● Exercise aim: Look for "none" in the listing below. Gather each line that contains it.

** Opening Supplied material block **

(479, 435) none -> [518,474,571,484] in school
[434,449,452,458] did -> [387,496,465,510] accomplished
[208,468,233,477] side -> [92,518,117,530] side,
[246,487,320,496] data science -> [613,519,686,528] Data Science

** Closing Supplied material block **
** Opening Supplied material block **

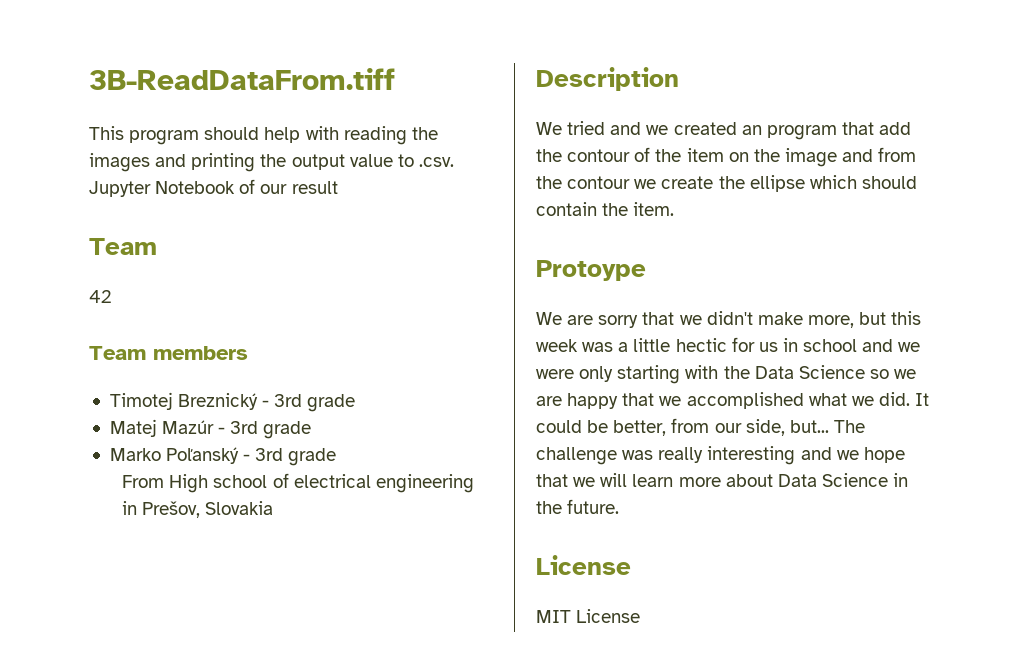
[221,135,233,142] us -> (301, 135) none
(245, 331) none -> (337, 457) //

** Closing Supplied material block **

● Exercise result:
(479, 435) none -> [518,474,571,484] in school
[221,135,233,142] us -> (301, 135) none
(245, 331) none -> (337, 457) //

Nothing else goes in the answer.